The tip of a welder’s torch glows like the Sun and fires out a concentrated blast of heat in excess of 3,000 degrees Celsius (5,430 degrees Fahrenheit). Its UV rays are so harmful that welders wear dark face plates to protect them from ‘arc eye’, a painful burning of the cornea. The source of the intense glow is an ionised arc of gas called plasma.
Plasma is the fourth state of matter – along with solid, liquid and gas – and it’s the most abundant form of matter in the observable universe. The Sun is a massive ball of plasma, as is every star and every inch of space between planets and solar systems. On Earth, lightning is our most famous naturally occurring plasma, along with the spectacular auroras at the poles.
Given its abundance, it’s quite surprising plasma wasn’t identified until the Twenties.
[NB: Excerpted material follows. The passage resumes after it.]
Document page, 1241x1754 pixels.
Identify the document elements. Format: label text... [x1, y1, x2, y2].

That’s because electrons weren’t discovered until the late-i9th century, and without an understanding of subatomic charged particles, you can’t understand how plasma works.
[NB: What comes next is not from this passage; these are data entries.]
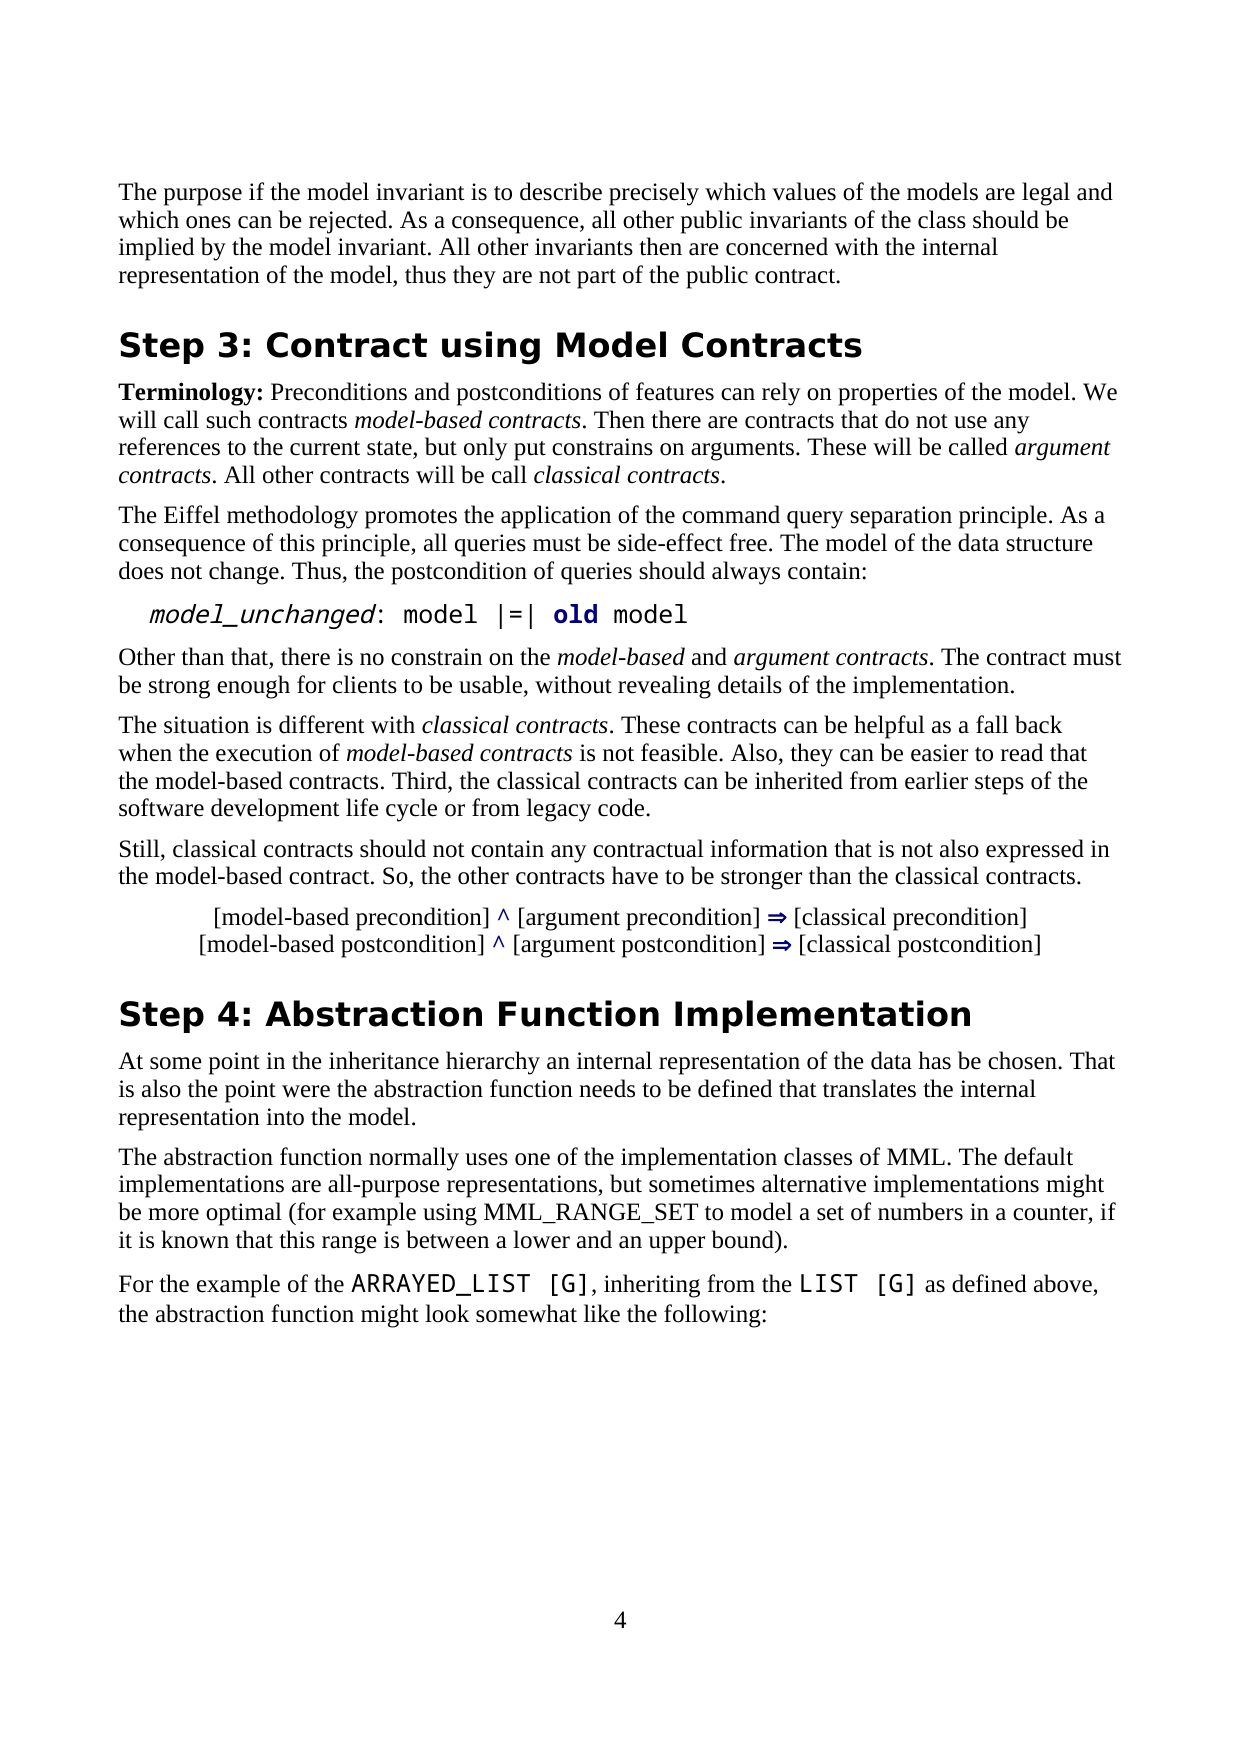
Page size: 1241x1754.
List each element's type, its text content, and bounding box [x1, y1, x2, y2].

text The situation is different with classical contracts. These contracts can be helpful as a fall back when the execution of model-based contracts is not feasible. Also, they can be easier to read that the model-based contracts. Third, the classical contracts can be inherited from earlier steps of the software development life cycle or from legacy code. [118, 711, 1122, 822]
text Terminology: Preconditions and postconditions of features can rely on properties of the model. We will call such contracts model-based contracts. Then there are contracts that do not use any references to the current state, but only put constrains on arguments. These will be called argument contracts. All other contracts will be call classical contracts. [118, 378, 1122, 489]
text For the example of the ARRAYED_LIST [G], inheriting from the LIST [G] as defined above, the abstraction function might look somewhat like the following: [118, 1266, 1122, 1328]
text Other than that, there is no constrain on the model-based and argument contracts. The contract must be strong enough for clients to be usable, without revealing details of the implementation. [118, 643, 1122, 699]
text Still, classical contracts should not contain any contractual information that is not also expressed in the model-based contract. So, the other contracts have to be stronger than the classical contracts. [118, 835, 1122, 890]
subtitle Step 3: Contract using Model Contracts [118, 326, 1122, 366]
subtitle Step 4: Abstraction Function Implementation [118, 996, 1122, 1035]
text At some point in the inheritance hierarchy an internal representation of the data has be chosen. That is also the point were the abstraction function needs to be defined that translates the internal representation into the model. [118, 1047, 1122, 1130]
text The abstraction function normally uses one of the implementation classes of MML. The default implementations are all-purpose representations, but sometimes alternative implementations might be more optimal (for example using MML_RANGE_SET to model a set of numbers in a counter, if it is known that this range is between a lower and an upper bound). [118, 1143, 1122, 1254]
text The purpose if the model invariant is to describe precisely which values of the models are legal and which ones can be rejected. As a consequence, all other public invariants of the class should be implied by the model invariant. All other invariants then are concerned with the internal representation of the model, thus they are not part of the public contract. [118, 178, 1122, 289]
text model_unchanged: model |=| old model [148, 597, 1122, 631]
text [model-based precondition] ^ [argument precondition]  [classical precondition] [model-based postcondition] ^ [argument postcondition]  [classical postcondition] [118, 903, 1122, 958]
text The Eiffel methodology promotes the application of the command query separation principle. As a consequence of this principle, all queries must be side-effect free. The model of the data structure does not change. Thus, the postcondition of queries should always contain: [118, 501, 1122, 584]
Plasma is formed by superheating a gas. Normally, atoms in a gas move freely, but their electrons are still bound to their nuclei. With enough energy though, electrons pull free of their nuclei, leaving behind positively charged ions. This ionised state is a highly efficient conductor and is the birthplace of plasma.
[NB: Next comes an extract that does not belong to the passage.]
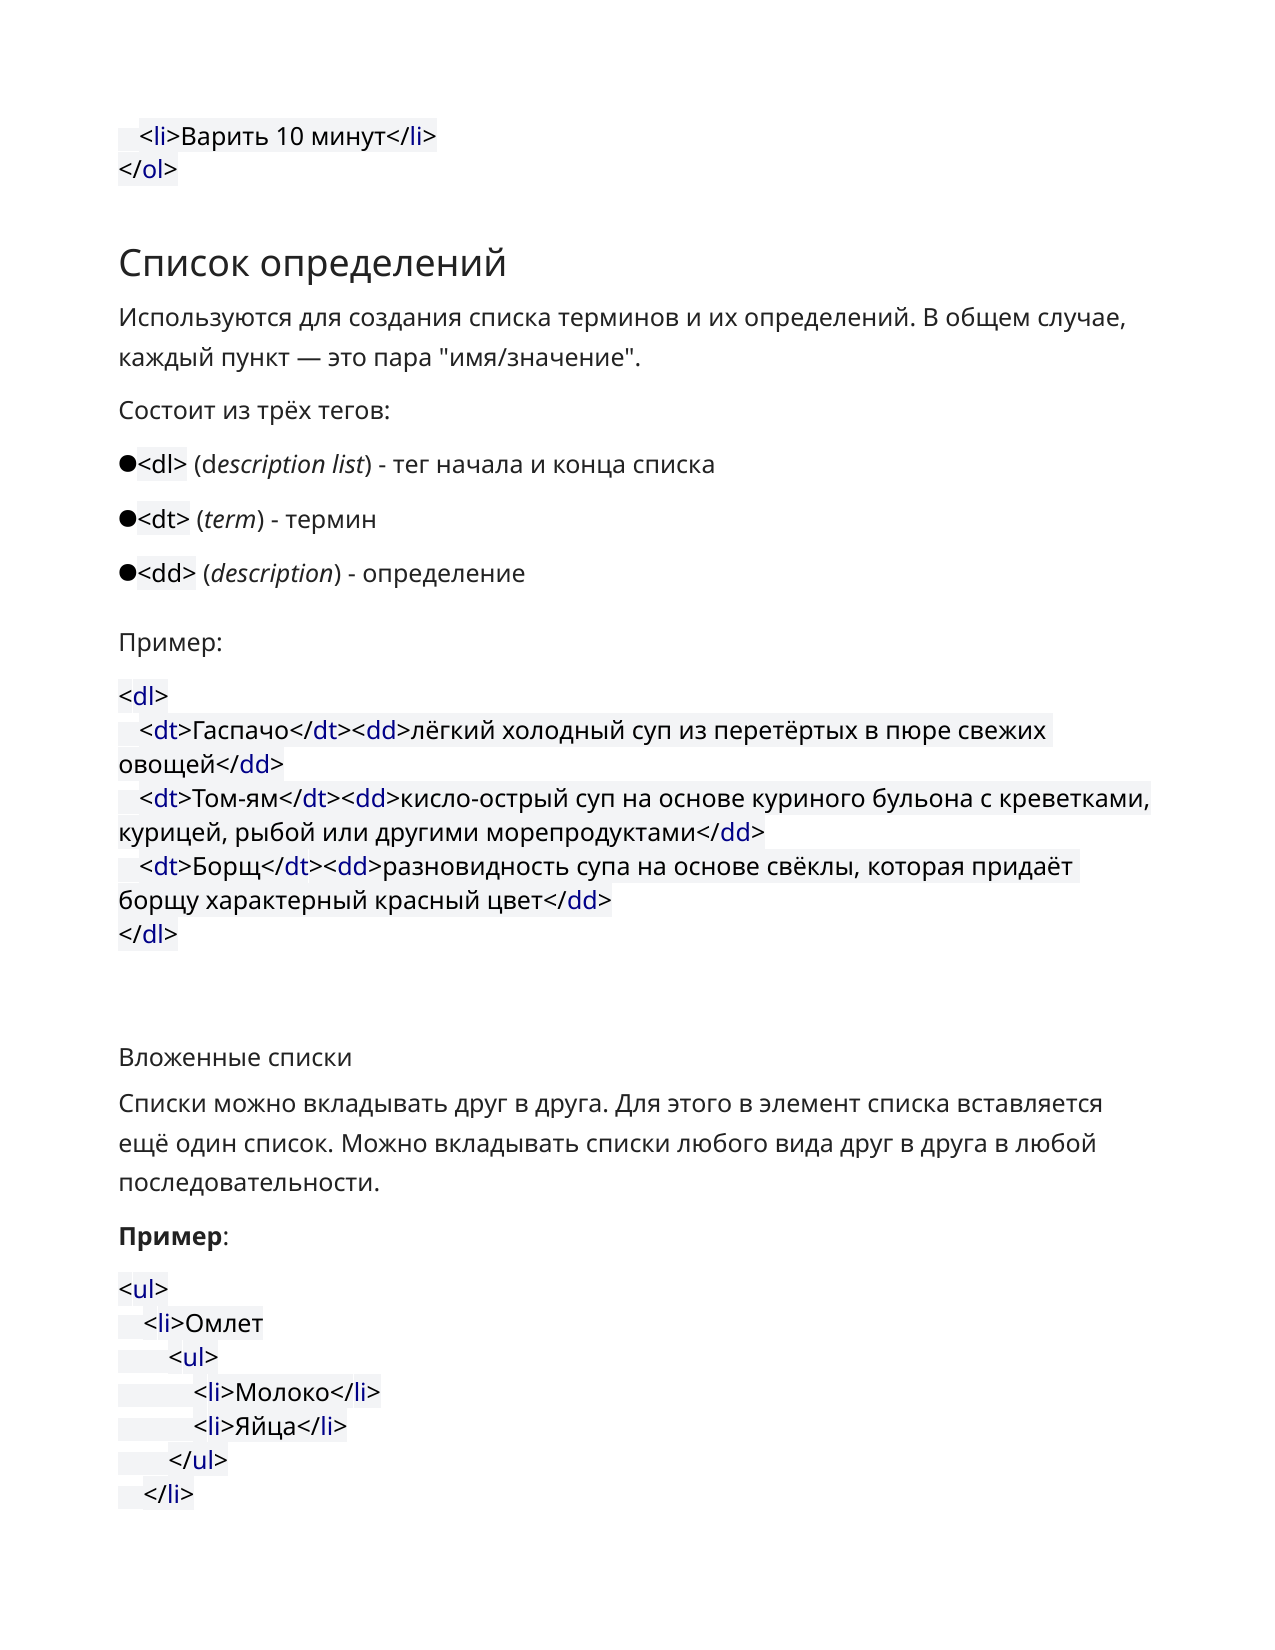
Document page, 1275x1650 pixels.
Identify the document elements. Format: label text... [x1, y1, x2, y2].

The glowing tip of a welder’s torch is really a plasma arc. The torch is attached to a tank of inert gas like argon or helium. Inside the tip of the torch is a tungsten electrode with an opposite charge as the piece of metal being welded. When a high-voltage current is passed through the tungsten electrode, it ionises atoms in the gas stream, converting that current into a white-hot jet of plasma.
The role of ionisation
In a normal state, atoms are electrically neutral, meaning there are an equal number of positively charged protons and negatively charged electrons (neutrons, by definition, are neutral). Ionisation occurs when that balance is tipped by the loss or gain of electrons. If an electron absorbs enough energy, it will escape from its atomic orbit, leaving behind a positively charged ion. Sometimes these free electrons have sufficient energy to enter another atom’s orbit, which is how negatively charged ions form.
Can water ever turn into plasma?
Water is the only substance on Earth that occurs naturally as a solid, liquid and gas. With water, each state of matter is accompanied by a related phase transition. Liquid water freezes to become a solid and boils to become a vapour. But is there any phase transition that could ever turn water into a plasma? Not exactly. Whether as ice, liquid water or water vapour, water retains the same molecular structure: H2O.
For water to become a plasma, the individual hydrogen and oxygen atoms would need to be broken apart and ionised separately. And if the molecular structure is broken apart, then water is no longer water. An elemental gas like hydrogen can transition between gas and plasma and back to gas. But once water molecules are split apart and ionised, those disparate atoms will not naturally return back to a water form.